The real cause of the serious institutional deterioration and the worrying political drift in Spain is not to be found in the present circumstances but in the continuous weakening of the Rule of Law, undermined for decades by our political class (without distinction of parties) who have been exploiting the deficiencies of our constitutional text.
With all its merits, the 1978 democratic Constitution fulfilled a historical role that we must continue to celebrate. However, we would be doing a disservice to truth if we forgot its improvisations and ambiguities, the sometimes frivolous tradeoffs agreed by its constituents and the price paid by the obsession with “consensus”, in reality meaning unanimity. To the terrible mistake of dividing the nation into Autonomous regions, which ended up handing absolute power to Basque and Catalonian nationalists in their respective territories, the constitutional text added an astonishing lack of respect for the concept of separation of powers, concentrating political power exaggeratedly in the political parties represented in Congress, transforming the Senate into an empty chamber, leaving the judiciary unprotected and creating a Head of State void of true potestas and dependent only on his auctoritas. In the absence of clear constitutional red lines, our political class very soon began a process of colonization of all sources of power to the point of slowly making our democracy degenerate into a despotism of the political parties tempered by the obvious alternation of power, which is increasingly more apparent than real.
We must understand that a democracy without separation of powers might gradually become the enemy of freedom, law and order. Indeed, as Isaiah Berlin reminds us, “the government of the people does not necessarily mean freedom for all”, since the main problem “is not who holds the authority, but how much authority has to be placed in the hands of any kind of government (…). The real cause of oppression lies in the mere fact of the accumulation of power, wherever it may be”. For this reason, Montesquieu insists that “so that power cannot be abused, it is necessary that, by the disposition of things, power restrains power”. Thus arises the need for a plurality of powers that compensate each other, with three distinct branches (executive, legislative and judiciary) and a system of checks and balances.
The judiciary must be the unconquerable fortress that defends the citizen from arbitrariness and abuse of power. Unfortunately, the relative independence of the judiciary in Spanish democracy had a short life: in 1985 the Socialist Party took advantage of its overwhelming majority to put an end to it by making the General Council of the Judiciary dependent on Congress and eliminating the Unconstitutionality Previous Appeal, which prevented the entry into force of unconstitutional laws. With that coup de grâce, the judiciary ceased to be a power and we Spaniards became a little less free. Naturally, and in spite of promising the opposite, the successive center-right governments were only delighted to maintain the status quo as soon as they reached power.

▶ _Work item A_: Can you echo everything in the essay on Spain's Rule of Law from "We must understand" down to "checks and balances."?
▶ _Work item B_:
What does the essay on Spain's Rule of Law say on these points?
(i) What year does it attach to Spain's democratic Constitution?
(ii) Which party used its majority in 1985 to make the General Council of the Judiciary dependent on Congress?
(iii) What three branches of power does it name?
▶ _Work item C_: Can you sum up the essay on Spain's Rule of Law in two sentences?

▶ _Collected material_:
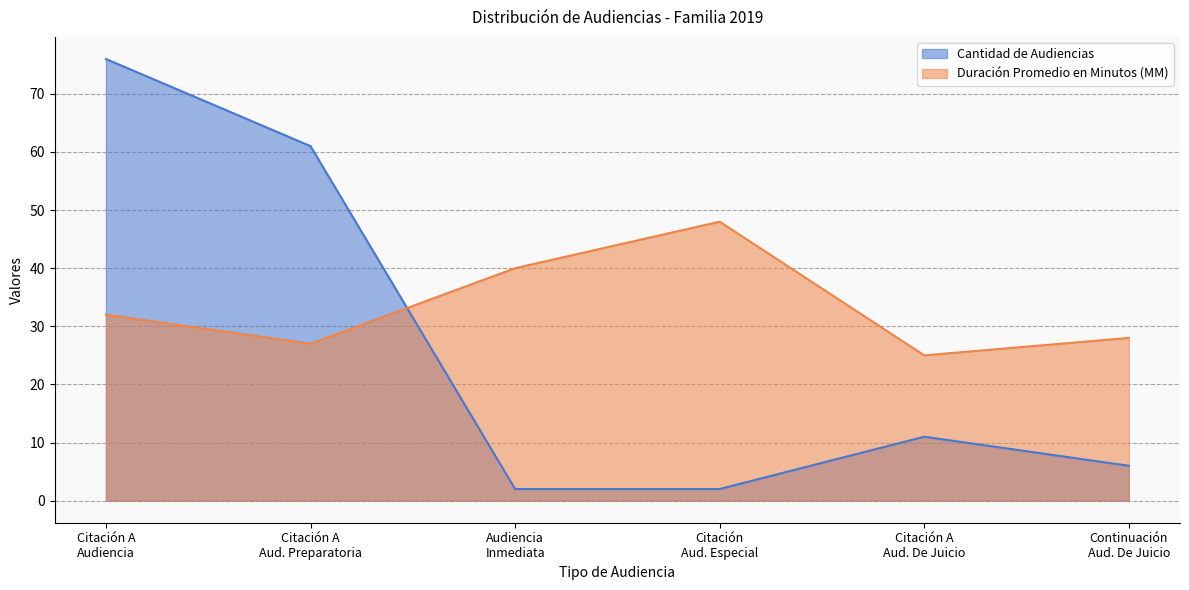

Where is Duración Promedio en Minutos (MM) nearest to the value 36?

Citación A Audiencia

▶ _Expected output A_:
We must understand that a democracy without separation of powers might gradually become the enemy of freedom, law and order. Indeed, as Isaiah Berlin reminds us, “the government of the people does not necessarily mean freedom for all”, since the main problem “is not who holds the authority, but how much authority has to be placed in the hands of any kind of government (…). The real cause of oppression lies in the mere fact of the accumulation of power, wherever it may be”. For this reason, Montesquieu insists that “so that power cannot be abused, it is necessary that, by the disposition of things, power restrains power”. Thus arises the need for a plurality of powers that compensate each other, with three distinct branches (executive, legislative and judiciary) and a system of checks and balances.

▶ _Expected output B_:
(i) 1978
(ii) The Socialist Party
(iii) Executive, legislative and judiciary

▶ _Expected output C_: The essay argues that Spain's institutional deterioration comes from decades in which the political class weakened the Rule of Law by exploiting flaws in the 1978 Constitution, which divided the nation into Autonomous regions and showed little respect for the separation of powers. It holds that power must restrain power through three distinct branches, and it says the judiciary lost its relative independence in 1985, when the Socialist Party made the General Council of the Judiciary dependent on Congress, a status quo that later center-right governments maintained.